- **Your assignment**
The following data has a line with "left knee: (295, 695)" and a line with "left ankle: (919, 717)". Write out exactly those lines and all the lines between them.

Segment Start: Information shown

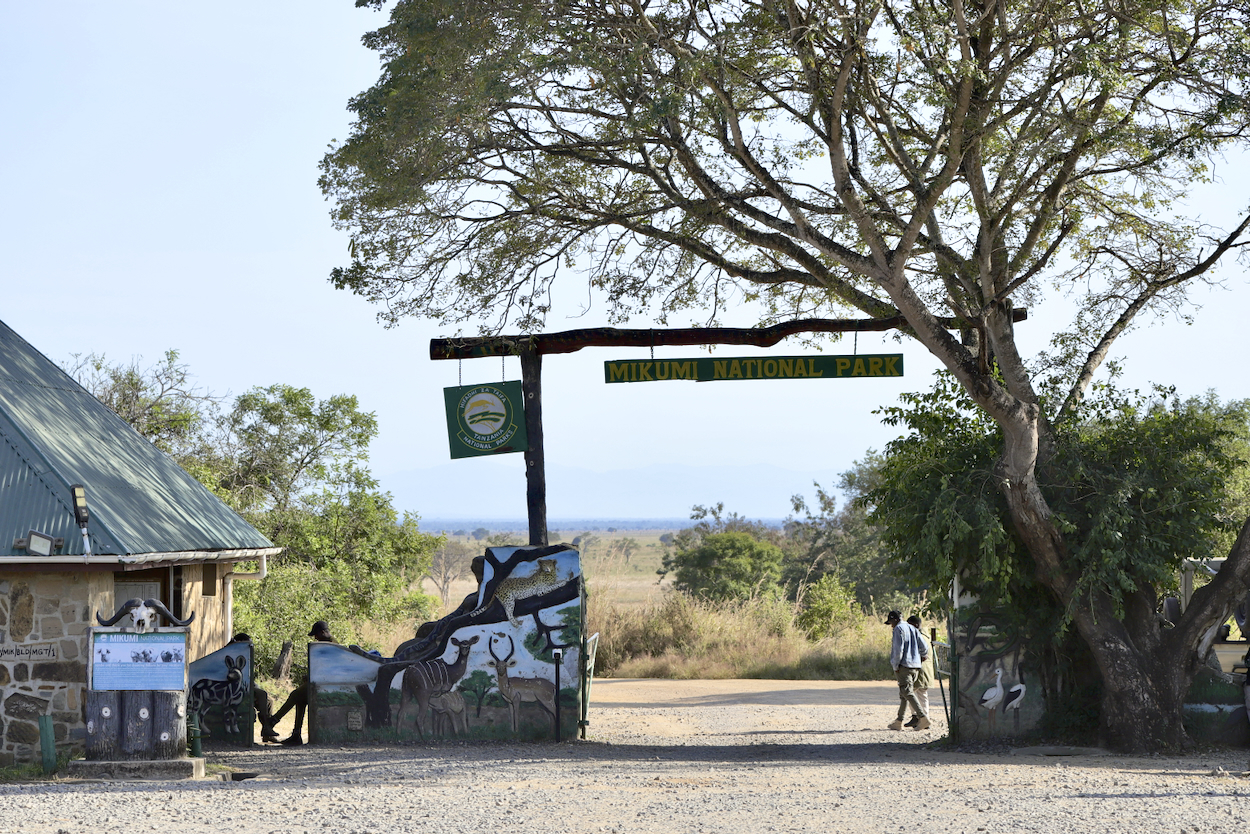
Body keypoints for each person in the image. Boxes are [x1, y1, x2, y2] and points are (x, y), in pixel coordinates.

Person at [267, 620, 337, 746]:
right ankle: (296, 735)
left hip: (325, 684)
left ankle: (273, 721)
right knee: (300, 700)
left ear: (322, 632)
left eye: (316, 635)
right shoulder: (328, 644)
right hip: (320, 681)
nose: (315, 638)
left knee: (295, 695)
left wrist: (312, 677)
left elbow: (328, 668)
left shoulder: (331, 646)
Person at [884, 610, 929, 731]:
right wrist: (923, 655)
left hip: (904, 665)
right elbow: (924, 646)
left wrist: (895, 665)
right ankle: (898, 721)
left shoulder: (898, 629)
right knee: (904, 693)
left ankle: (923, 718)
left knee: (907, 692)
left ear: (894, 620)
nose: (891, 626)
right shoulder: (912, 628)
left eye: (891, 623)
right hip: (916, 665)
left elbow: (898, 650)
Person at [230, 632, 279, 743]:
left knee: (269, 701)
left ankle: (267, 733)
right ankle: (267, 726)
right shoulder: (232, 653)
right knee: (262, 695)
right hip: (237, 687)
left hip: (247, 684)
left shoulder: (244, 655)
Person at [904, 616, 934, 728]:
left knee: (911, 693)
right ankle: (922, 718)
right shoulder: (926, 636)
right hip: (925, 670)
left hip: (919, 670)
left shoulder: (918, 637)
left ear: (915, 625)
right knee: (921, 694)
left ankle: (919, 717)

Segment End: Information shown
Segment Start: Information shown

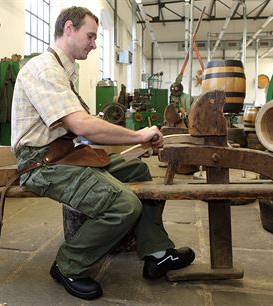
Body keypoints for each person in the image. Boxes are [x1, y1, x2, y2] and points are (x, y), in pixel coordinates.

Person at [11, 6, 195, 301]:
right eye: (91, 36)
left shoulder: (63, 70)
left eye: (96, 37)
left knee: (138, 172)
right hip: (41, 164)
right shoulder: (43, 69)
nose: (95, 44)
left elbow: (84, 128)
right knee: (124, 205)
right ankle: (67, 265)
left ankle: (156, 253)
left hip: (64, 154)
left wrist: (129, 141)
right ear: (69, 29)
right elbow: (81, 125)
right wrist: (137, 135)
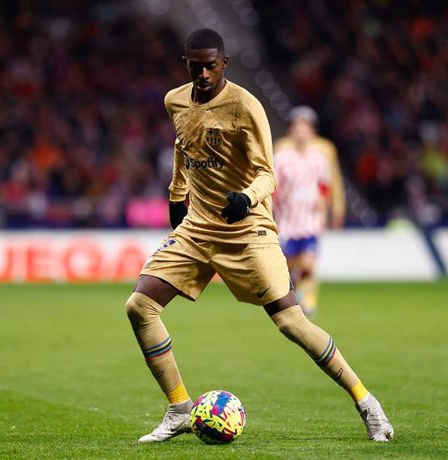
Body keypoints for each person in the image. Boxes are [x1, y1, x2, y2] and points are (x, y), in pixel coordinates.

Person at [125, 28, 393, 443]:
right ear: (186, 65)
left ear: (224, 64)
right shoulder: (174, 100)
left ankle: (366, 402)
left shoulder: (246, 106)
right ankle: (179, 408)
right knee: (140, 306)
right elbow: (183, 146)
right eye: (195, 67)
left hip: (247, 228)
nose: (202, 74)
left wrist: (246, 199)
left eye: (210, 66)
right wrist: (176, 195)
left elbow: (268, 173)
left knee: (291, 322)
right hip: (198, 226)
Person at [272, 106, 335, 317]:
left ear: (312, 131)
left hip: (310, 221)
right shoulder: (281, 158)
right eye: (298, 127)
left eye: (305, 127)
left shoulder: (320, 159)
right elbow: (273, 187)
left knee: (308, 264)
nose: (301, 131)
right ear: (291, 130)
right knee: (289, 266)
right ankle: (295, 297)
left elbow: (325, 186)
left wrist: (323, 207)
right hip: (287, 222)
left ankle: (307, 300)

Segment End: Information shown

- **Result of this task**
left knee: (295, 695)
left wrist: (312, 677)
left elbow: (328, 668)
left shoulder: (331, 646)
Person at [884, 610, 929, 731]:
right wrist: (923, 655)
left hip: (904, 665)
right elbow: (924, 646)
left wrist: (895, 665)
right ankle: (898, 721)
left shoulder: (898, 629)
right knee: (904, 693)
left ankle: (923, 718)
left knee: (907, 692)
left ear: (894, 620)
nose: (891, 626)
right shoulder: (912, 628)
left eye: (891, 623)
right hip: (916, 665)
left elbow: (898, 650)
Person at [230, 632, 279, 743]:
left knee: (269, 701)
left ankle: (267, 733)
right ankle: (267, 726)
right shoulder: (232, 653)
right knee: (262, 695)
right hip: (237, 687)
left hip: (247, 684)
left shoulder: (244, 655)
Person at [904, 616, 934, 728]:
left knee: (911, 693)
right ankle: (922, 718)
right shoulder: (926, 636)
right hip: (925, 670)
left hip: (919, 670)
left shoulder: (918, 637)
left ear: (915, 625)
right knee: (921, 694)
left ankle: (919, 717)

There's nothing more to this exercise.